Ondulieren und Frisieren

Friseure als Haarkünstler 

Mithilfe eines Brenneisens können Haare durch Hitzeeinwirkung in Locken gelegt werden. Dafür muss das Brenneisen über einem Herd oder einer anderen Feuerstelle erhitzt werden. Anschließend wird die Spitze einer Haarsträhne zwischen die Stäbe geklemmt und zum Kopf hin aufgewickelt. Wenn man allerdings der Kopfhaut zu nahekommt, können Verbrennungen auftreten. Außerdem ist es möglich, durch die fehlende Hitzeregulierung das Haar so stark zu erhitzen, dass es durchbrennt oder ausfällt. Diese heute etwas archaisch anmutenden Brenneisen stehen symbolisch für den Wunsch der Menschen, die eigenen Haare im Sinne der aktuellen Mode zu verändern. 
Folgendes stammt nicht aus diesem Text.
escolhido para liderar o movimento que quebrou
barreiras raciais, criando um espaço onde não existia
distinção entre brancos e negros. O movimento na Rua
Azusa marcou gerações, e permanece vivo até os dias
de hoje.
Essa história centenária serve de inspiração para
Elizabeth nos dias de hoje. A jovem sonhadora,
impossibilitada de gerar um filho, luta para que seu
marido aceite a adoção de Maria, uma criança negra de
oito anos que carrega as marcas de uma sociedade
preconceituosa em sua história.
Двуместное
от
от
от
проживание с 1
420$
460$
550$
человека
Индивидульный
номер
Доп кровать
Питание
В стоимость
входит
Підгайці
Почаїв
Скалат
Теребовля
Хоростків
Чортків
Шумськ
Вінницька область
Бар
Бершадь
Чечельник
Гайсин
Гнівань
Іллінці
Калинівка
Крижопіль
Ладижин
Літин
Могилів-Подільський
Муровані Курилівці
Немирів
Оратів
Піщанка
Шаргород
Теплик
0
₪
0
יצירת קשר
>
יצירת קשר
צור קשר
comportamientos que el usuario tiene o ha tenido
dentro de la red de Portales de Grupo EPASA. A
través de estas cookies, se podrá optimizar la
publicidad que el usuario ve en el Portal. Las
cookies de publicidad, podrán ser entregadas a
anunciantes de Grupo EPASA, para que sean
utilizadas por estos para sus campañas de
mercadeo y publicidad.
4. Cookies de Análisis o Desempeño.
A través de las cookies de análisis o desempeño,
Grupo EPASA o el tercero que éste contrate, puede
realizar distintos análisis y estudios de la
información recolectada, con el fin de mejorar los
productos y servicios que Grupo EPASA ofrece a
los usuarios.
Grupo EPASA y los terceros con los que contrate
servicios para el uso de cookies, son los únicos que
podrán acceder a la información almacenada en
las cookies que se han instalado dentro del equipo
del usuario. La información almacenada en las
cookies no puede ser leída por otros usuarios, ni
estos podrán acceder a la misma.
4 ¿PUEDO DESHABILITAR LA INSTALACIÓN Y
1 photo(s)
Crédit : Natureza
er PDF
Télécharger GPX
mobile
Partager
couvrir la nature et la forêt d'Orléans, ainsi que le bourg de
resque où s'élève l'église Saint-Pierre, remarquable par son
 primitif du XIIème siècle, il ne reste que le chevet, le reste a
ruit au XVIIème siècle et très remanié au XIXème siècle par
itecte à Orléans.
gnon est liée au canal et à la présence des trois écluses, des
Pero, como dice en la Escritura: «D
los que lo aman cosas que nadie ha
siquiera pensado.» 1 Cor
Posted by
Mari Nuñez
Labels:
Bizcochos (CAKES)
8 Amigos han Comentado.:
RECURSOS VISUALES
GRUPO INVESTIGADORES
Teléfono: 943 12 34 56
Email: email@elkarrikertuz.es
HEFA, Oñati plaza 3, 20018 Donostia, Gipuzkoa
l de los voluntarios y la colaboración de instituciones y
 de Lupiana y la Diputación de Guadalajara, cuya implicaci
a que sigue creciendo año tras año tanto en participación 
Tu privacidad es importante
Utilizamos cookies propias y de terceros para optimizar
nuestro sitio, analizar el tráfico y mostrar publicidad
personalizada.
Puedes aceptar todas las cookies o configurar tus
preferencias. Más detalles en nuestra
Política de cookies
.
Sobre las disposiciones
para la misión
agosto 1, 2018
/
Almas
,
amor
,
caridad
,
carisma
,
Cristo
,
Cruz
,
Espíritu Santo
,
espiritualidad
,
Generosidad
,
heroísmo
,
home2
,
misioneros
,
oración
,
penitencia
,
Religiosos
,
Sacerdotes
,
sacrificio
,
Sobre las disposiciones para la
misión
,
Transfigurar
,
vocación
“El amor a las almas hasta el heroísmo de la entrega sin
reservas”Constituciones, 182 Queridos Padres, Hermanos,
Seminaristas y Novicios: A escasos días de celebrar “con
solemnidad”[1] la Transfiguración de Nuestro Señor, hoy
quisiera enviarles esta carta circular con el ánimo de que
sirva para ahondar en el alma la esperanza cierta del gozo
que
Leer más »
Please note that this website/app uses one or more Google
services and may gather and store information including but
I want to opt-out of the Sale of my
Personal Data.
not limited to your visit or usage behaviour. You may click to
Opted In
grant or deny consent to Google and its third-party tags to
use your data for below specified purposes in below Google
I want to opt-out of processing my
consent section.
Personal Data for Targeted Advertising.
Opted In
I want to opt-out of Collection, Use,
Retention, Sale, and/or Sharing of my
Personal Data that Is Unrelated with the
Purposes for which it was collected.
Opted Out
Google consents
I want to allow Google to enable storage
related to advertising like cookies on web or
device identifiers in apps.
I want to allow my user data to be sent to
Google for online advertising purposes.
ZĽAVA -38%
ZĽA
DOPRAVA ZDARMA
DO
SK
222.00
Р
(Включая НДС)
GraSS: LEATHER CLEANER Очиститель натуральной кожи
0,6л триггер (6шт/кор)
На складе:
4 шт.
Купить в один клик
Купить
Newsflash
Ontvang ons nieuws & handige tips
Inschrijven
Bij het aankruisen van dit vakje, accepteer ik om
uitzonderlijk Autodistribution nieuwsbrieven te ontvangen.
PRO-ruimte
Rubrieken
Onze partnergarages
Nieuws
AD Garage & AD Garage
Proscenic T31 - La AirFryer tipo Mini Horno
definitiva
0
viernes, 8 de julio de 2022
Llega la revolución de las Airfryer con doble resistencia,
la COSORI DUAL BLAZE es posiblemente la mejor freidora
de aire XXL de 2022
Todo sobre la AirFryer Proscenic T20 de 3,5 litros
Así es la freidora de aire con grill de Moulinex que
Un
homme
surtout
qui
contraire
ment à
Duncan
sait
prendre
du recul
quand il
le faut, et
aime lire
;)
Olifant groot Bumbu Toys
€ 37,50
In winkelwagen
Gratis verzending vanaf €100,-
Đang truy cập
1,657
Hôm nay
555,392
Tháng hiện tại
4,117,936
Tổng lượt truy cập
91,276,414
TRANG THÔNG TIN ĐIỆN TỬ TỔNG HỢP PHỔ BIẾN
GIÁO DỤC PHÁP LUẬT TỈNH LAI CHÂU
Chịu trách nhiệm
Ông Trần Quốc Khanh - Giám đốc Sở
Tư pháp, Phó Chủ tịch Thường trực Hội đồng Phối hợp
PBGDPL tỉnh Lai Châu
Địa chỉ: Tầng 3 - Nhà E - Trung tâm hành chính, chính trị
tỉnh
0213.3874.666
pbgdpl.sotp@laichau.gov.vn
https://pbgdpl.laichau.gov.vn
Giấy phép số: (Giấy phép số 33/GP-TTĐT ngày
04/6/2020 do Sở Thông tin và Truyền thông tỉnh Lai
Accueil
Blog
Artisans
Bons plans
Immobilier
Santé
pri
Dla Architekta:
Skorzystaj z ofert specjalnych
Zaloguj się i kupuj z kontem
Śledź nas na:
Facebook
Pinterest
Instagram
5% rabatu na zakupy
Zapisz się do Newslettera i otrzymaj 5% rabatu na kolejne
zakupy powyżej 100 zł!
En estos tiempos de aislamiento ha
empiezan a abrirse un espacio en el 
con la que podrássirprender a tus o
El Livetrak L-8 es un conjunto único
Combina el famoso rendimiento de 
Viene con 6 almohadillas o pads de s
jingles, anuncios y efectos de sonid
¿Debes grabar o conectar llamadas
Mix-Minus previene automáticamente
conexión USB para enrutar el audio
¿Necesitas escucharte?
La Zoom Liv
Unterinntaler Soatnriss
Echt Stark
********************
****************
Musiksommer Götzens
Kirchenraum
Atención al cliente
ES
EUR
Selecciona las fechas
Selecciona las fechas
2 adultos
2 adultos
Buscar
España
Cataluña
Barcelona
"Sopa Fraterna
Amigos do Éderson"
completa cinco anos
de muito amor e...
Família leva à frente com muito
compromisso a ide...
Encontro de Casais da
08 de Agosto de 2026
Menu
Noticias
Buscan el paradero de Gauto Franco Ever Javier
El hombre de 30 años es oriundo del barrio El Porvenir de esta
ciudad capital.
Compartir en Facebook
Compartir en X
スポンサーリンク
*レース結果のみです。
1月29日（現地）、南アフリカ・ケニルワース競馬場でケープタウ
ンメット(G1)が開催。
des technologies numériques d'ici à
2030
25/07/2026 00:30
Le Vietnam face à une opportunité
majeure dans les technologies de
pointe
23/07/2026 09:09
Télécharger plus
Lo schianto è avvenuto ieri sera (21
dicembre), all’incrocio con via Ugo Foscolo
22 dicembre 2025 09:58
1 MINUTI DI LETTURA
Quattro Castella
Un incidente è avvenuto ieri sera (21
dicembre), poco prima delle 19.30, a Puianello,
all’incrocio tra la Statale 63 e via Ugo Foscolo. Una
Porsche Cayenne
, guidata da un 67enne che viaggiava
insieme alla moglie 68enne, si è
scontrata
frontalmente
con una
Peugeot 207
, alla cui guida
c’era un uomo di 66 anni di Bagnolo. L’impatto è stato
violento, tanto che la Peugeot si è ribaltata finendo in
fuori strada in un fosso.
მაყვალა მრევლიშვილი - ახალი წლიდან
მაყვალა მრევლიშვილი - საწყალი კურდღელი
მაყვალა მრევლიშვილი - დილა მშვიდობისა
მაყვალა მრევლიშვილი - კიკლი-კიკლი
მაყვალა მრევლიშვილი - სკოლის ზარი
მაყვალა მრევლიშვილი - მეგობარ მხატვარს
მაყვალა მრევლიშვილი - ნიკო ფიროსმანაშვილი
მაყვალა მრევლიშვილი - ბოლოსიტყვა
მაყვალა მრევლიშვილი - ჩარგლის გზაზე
Die Brenneisen aus der Sammlung des Museums Neukölln waren Handwerkszeug von Friseur*innen. Mitte des 20. Jahrhunderts fanden Brenneisen auch in Privathaushalten Verwendung, ein Beispiel dafür ist das Selbst-Onduliereisen. Nach dem Zweiten Weltkrieg wurden die herkömmlichen Brenneisen durch den elektrischen Ondulierstab ersetzt. Im Friseurhandwerk setzte man auf die Entwicklung dauerhafter Methoden. So entwickelte sich 1906 zum Beispiel die sogenannte Heißdauerwelle. Die erste chemisch erzeugte Dauerwelle wurde schon 1932 eingeführt. Besonders in den 1970er und 1980er-Jahren war sie sehr beliebt, wobei die Größe der Locken immer an die neueste Mode angepasst wurde.  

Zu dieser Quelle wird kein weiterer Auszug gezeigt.